● **SUPPLIED TEXT**:
☆ ☆ ☆ ☆
Mice In Men delves into the idiosyncratic personal histories of unrelated characters, most of whom have some association with the practice of medicine. Loosely strung together, the stories in the book form an off-the-wall collection of the uncanny and the slightly uncomfortable.

‘Mice in Men’, which gives the book its title, is perhaps the most extraordinary story of the lot. It tells the story of Basuri Lal Chowdhry, a man “who feels cursed every time he has to introduce himself” because “with a name like that, who wouldn’t?” He is an obsessive creature of habit, until the day the unexpected appearance of a mouse throws him off his schedule and into the adventure of life lived intrepidly.

Bose demonstrates his range as a storyteller by shuffling between points of view across each story in the collection. In ‘Neologisms’, he writes as a first person narrator, Dr Siddharth Kumar, the first backward caste doctor from rural Bihar who may have “inspired a revolution amongst the untouchables” but is saddled with a secret remorse and awaits death. In ‘The Faithfulness of Traits’, Bose narrates the story of the selfish Dr Singh in the second person, giving us reasons to dislike the man even though he “wakes up at five every morning and the first thing he does is wishes he were dead”.

‘The Temptation of Fate’ is a story told by an attention-grabbing narrator, who introduces himself as “…Fate, Destiny, Karma, Kismat, Luck…” stating, “I am what will happen in the future, and true to the narration, the story ends with a twist in the tale.

Almost all the stories have a twist, if not at the end, then in the telling. Mice In Men is an enjoyable collection of oddities; snippets of life that bear unexpected fruit.
☆ ☆ ☆ ☆
● **INFORMATION**:
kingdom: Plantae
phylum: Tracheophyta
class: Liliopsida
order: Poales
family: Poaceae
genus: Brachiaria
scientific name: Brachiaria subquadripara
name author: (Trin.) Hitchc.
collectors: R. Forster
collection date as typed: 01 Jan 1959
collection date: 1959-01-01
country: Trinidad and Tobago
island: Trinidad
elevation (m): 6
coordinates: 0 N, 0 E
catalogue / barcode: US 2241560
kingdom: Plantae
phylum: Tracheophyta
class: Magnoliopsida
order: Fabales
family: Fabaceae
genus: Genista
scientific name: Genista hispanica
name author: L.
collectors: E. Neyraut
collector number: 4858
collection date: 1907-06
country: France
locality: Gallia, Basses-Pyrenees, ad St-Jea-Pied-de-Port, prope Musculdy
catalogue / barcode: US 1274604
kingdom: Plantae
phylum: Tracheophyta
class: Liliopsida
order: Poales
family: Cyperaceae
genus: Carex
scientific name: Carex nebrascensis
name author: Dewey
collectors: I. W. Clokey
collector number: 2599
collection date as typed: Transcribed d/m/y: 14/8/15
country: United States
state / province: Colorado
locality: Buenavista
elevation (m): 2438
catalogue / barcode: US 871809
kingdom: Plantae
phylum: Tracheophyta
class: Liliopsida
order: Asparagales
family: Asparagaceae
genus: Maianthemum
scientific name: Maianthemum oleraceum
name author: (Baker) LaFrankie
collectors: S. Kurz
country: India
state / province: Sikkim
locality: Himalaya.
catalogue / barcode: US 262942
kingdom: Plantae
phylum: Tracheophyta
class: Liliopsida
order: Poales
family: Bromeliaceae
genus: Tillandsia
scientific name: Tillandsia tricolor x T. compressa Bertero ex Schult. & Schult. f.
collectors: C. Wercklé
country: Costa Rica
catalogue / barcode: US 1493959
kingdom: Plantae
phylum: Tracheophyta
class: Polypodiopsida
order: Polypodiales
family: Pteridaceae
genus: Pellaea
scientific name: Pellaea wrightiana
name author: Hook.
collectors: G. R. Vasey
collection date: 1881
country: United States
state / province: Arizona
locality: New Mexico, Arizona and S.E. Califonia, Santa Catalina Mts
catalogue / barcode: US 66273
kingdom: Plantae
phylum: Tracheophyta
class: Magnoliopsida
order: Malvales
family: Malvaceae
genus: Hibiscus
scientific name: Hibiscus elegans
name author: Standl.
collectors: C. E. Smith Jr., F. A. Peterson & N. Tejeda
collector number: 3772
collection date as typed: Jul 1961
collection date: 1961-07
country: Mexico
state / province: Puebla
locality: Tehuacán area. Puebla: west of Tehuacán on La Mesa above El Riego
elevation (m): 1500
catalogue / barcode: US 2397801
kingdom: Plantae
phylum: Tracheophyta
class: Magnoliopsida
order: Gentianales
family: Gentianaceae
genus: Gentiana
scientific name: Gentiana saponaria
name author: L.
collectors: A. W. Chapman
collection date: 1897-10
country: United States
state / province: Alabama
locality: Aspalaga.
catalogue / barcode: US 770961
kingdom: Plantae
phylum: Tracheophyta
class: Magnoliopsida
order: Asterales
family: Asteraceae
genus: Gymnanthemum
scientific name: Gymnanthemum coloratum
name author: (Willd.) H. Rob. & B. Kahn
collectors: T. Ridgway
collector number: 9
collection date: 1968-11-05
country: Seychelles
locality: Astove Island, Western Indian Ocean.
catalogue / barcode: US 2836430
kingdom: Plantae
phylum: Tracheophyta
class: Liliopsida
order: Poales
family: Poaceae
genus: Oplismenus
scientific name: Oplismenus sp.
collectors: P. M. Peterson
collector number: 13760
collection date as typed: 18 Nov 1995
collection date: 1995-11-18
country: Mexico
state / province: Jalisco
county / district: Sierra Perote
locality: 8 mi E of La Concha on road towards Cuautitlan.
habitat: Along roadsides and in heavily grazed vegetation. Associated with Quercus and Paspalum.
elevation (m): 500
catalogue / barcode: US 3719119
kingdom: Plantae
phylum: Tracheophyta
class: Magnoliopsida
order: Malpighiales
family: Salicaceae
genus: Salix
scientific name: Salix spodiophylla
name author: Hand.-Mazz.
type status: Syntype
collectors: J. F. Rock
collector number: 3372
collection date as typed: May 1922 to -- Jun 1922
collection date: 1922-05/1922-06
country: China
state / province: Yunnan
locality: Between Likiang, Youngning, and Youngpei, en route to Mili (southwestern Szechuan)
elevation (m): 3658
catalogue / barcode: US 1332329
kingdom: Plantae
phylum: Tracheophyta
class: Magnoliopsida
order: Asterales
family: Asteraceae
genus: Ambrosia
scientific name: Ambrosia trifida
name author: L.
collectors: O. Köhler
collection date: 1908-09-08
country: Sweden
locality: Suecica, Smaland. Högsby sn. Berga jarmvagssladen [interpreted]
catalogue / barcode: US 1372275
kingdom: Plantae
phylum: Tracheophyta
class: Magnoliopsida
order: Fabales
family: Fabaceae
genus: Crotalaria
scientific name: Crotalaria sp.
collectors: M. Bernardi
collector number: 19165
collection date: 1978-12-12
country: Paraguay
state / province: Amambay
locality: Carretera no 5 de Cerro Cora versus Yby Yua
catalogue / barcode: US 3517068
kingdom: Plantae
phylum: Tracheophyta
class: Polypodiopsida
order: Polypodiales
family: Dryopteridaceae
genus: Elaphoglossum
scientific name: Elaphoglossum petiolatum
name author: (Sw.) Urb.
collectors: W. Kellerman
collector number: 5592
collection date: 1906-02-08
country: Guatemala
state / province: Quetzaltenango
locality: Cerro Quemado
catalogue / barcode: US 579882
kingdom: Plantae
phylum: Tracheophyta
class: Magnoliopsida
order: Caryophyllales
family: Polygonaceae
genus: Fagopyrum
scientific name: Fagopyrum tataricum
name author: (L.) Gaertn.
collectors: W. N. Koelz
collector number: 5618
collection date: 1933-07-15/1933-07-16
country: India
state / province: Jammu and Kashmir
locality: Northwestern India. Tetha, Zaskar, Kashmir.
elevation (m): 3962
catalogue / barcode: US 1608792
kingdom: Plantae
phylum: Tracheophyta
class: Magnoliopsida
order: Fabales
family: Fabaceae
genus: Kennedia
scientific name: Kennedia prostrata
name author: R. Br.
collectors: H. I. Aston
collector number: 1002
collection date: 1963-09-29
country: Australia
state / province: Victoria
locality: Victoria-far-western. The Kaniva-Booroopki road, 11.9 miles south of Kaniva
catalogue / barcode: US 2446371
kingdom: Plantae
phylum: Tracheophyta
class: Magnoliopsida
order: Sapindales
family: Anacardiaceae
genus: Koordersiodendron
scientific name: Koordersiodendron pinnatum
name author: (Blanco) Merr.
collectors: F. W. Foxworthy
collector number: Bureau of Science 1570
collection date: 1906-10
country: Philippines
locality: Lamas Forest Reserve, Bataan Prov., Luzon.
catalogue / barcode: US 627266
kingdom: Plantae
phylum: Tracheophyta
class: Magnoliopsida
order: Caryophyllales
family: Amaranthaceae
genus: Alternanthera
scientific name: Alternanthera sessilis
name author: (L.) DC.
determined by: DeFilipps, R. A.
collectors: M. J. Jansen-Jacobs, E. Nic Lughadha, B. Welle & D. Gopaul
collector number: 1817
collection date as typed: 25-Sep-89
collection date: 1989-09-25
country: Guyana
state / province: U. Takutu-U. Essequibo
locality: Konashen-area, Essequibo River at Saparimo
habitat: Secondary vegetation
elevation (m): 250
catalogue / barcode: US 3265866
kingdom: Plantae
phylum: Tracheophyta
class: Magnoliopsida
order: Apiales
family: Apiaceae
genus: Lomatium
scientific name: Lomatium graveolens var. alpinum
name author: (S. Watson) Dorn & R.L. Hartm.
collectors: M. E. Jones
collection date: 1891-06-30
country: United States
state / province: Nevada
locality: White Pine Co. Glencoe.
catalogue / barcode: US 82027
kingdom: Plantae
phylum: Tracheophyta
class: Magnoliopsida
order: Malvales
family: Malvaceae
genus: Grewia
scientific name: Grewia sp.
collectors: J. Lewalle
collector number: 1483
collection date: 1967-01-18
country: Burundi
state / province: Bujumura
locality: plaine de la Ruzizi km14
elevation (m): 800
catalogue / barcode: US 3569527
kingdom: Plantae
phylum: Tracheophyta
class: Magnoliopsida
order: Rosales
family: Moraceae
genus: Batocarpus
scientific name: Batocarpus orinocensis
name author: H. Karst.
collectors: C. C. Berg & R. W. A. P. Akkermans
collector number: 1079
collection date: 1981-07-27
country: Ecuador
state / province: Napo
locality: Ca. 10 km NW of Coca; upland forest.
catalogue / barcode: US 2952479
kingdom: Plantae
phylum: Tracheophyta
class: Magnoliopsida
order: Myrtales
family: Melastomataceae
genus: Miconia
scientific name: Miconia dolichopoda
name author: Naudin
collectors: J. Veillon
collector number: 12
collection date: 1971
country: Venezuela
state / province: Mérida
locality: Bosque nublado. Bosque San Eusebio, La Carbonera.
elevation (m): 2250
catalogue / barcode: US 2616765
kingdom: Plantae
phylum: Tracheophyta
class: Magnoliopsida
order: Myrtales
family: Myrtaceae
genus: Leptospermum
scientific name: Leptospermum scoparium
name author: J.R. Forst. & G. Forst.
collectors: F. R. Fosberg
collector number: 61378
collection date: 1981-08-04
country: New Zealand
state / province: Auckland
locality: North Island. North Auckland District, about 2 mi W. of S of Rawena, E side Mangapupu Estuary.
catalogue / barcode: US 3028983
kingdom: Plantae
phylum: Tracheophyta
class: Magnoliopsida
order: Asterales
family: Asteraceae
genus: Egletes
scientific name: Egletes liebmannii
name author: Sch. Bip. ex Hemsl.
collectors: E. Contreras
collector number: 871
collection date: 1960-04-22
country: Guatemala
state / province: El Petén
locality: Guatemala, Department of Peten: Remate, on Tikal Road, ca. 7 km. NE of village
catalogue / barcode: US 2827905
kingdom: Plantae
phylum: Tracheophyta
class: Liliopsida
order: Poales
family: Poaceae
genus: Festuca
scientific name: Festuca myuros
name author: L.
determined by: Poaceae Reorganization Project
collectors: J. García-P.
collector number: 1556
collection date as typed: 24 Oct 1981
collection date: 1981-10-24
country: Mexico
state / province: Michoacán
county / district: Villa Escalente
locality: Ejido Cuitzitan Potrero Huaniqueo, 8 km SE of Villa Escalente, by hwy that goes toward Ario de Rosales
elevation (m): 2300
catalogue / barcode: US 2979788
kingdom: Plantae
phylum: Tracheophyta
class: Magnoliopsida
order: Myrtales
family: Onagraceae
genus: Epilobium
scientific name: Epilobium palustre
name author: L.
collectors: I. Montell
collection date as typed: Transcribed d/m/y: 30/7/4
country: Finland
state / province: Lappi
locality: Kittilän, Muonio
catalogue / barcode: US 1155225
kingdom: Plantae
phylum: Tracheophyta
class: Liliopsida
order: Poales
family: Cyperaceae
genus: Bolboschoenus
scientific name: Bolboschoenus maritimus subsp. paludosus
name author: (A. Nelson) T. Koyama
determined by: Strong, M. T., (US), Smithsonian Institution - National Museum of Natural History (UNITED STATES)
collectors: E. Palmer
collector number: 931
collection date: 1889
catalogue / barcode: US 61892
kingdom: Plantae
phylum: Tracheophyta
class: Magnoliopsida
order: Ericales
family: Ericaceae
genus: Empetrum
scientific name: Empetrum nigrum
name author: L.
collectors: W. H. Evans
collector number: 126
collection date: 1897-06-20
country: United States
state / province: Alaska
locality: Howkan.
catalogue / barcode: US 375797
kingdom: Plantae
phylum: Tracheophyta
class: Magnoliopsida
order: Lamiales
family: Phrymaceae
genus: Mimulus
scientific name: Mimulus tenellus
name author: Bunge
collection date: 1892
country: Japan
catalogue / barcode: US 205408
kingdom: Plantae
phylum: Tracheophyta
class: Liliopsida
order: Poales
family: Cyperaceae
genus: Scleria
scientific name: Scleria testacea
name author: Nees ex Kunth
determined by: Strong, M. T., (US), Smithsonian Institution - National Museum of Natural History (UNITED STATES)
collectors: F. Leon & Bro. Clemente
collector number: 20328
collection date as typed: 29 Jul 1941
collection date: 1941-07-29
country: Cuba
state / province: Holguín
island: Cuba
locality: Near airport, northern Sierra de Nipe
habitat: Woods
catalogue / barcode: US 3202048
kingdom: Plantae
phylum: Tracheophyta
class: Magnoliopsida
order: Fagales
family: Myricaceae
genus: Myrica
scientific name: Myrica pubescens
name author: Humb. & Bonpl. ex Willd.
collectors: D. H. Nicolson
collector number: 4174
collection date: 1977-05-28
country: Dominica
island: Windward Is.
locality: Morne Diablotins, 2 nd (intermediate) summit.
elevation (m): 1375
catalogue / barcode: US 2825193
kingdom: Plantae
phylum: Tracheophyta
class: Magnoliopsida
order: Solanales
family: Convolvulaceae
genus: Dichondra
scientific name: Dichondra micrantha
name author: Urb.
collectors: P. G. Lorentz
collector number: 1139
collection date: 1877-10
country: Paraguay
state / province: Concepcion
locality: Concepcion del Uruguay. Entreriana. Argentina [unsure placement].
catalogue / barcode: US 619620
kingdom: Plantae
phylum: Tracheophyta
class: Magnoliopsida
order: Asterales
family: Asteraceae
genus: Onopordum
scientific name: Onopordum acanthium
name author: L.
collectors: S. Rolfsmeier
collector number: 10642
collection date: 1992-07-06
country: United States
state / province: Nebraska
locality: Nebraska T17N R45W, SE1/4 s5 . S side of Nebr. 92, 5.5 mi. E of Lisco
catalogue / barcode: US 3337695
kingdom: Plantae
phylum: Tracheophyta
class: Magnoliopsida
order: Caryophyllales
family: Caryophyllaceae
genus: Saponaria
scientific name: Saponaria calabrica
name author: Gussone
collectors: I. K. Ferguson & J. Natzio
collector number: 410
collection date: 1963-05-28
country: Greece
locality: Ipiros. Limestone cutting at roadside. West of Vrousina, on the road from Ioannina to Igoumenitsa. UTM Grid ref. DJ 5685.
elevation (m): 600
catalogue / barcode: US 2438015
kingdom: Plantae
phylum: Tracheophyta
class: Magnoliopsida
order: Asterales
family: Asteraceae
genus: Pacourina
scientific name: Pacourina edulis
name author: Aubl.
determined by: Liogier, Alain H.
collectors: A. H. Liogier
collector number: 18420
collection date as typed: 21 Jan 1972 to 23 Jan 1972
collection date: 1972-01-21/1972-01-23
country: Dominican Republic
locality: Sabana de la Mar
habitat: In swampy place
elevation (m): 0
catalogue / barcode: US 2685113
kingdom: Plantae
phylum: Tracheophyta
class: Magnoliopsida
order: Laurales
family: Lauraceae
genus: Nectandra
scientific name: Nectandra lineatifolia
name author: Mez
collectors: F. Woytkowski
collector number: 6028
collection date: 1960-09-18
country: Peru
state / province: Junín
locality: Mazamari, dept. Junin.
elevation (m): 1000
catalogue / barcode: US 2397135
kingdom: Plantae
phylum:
☆ ☆ ☆ ☆
● **AIM OF THE EXERCISE**: Restate the part of the Mice In Men review that opens with the words containing "Almost all the" and closes with "bear unexpected fruit.", substituting "curiosities" for "oddities". The records have no connection to the review of Mice In Men.

● **EXPECTED OUTPUT**:
Almost all the stories have a twist, if not at the end, then in the telling. Mice In Men is an enjoyable collection of curiosities; snippets of life that bear unexpected fruit.